No, these species are wild beings and thrive best in their natural environment. This cottontail rabbit is constituted primarily in one region hence it's difficult to spot them.

Did you know...

Global Wildlife Conservation, a venture started by Leonardo DiCaprio, is an initiative aimed at increasing the diversity and conservation of animals.

University of Oklahoma Press is a North American journal that published a paper on cottontail rabbits which is available online and has detailed information about the species. Other popular research papers published in the field are written by authors like Cervantes F., who wrote a paper entitled 'The Omilteme Cottontail Is Not Extinct' and is available online.

The Mexican cottontail is one of the largest members of its genus. The Mexican cottontail is similar in appearance to other cottontail rabbits. Mexican cottontails are listed as of Least Concern by the IUCN Red List. The IUCN red list consists of the conservation status of other species as well which you could access online to find out more.

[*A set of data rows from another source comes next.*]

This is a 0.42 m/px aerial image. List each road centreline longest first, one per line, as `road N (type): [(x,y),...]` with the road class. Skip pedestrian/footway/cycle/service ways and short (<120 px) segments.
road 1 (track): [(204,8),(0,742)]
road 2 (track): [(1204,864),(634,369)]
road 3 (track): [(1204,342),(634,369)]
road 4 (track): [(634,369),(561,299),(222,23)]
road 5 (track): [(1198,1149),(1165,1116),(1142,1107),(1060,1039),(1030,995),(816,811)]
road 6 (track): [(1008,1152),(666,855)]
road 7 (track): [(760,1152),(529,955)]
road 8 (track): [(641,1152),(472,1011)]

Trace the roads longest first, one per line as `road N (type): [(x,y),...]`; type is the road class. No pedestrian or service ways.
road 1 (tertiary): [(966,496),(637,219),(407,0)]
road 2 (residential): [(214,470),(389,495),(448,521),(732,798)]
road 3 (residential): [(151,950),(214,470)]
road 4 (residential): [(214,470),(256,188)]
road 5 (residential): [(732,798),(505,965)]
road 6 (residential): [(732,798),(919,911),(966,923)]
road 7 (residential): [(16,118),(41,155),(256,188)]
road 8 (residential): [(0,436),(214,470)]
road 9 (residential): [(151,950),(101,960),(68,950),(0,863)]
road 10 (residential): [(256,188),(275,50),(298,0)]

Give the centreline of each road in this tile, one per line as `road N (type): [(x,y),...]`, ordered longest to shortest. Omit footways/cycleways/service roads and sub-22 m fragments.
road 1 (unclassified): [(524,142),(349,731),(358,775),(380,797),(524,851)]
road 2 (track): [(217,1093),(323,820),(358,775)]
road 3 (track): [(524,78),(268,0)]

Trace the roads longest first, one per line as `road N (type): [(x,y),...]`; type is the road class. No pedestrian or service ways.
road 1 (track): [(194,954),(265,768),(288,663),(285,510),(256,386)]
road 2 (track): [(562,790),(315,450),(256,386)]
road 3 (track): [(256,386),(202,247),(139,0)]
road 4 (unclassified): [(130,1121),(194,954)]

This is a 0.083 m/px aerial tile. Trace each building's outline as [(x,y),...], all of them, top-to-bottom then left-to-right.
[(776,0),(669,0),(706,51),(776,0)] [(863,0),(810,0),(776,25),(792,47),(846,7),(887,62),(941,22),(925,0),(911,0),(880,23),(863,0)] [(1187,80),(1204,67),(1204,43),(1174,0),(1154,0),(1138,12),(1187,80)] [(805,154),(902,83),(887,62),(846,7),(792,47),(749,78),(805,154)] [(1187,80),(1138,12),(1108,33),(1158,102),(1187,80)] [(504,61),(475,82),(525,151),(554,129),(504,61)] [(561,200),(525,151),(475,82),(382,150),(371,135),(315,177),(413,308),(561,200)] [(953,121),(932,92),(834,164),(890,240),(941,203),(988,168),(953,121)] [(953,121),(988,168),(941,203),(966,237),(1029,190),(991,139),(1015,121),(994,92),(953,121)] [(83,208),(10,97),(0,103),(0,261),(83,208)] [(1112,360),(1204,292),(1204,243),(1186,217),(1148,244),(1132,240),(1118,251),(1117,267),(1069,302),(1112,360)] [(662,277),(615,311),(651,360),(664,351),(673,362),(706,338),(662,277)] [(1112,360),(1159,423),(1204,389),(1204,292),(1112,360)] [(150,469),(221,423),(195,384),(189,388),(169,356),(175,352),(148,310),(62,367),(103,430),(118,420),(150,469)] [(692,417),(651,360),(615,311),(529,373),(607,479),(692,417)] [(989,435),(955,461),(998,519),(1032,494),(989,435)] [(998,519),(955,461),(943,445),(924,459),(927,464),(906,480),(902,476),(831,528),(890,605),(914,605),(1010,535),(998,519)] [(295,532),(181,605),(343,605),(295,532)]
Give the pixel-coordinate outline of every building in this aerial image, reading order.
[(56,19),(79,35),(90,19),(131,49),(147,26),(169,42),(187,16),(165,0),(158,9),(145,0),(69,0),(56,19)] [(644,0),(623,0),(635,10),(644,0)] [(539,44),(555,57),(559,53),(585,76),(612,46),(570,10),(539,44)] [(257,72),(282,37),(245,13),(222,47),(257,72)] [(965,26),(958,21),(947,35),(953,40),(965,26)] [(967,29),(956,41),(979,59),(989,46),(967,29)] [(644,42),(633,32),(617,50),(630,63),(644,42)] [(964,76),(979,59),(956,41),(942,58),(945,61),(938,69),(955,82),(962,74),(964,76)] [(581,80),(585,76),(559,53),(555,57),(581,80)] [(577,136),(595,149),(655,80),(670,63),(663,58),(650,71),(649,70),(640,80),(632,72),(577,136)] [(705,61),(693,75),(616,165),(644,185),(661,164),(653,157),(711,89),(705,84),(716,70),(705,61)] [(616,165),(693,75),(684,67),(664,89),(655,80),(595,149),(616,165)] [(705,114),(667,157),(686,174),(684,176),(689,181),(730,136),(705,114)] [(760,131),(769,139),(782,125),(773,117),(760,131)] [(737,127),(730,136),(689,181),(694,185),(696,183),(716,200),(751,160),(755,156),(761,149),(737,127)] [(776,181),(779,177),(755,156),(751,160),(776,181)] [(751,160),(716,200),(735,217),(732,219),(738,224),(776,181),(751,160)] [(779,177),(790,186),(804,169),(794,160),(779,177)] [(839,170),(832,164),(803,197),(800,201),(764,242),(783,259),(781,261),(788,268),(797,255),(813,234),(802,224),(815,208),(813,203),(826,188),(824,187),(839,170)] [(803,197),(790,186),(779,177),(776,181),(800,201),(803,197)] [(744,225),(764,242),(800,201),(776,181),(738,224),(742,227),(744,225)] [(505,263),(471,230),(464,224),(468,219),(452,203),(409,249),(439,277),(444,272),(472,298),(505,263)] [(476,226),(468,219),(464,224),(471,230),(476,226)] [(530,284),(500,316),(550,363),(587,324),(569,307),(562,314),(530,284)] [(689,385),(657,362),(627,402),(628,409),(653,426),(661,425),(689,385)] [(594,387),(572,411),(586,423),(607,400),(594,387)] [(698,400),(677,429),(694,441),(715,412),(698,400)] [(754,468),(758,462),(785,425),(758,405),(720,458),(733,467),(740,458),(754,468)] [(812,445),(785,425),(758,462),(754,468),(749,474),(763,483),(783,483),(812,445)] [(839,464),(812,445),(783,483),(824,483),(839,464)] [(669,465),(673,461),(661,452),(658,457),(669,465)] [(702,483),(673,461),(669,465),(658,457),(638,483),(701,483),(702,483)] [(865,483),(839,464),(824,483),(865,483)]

Do cottontail rabbits mate for life?

No, they don't mate for life. They are not monogamous and may mate with multiple mates throughout their lifetime. The cottontail rabbit breeds in the months of spring and fall. They mate through the sexual reproduction mating system and give birth to the kittens in burrows.

Are cottontail rabbits social?

They are largely shy beings and seldom seen out in the open. They don't ideally like being in groups and prefer being solitary. Their temperament is social toward other species of their own kind. They become social only when they are raising their young. They are less social but are good communicators. They are constituted in one region which makes them rare to spot. Did you know that cottontail rabbits have 360-degree vision? This is especially helpful to spot possible predators like hawks, eagles, rattlesnakes, and owls.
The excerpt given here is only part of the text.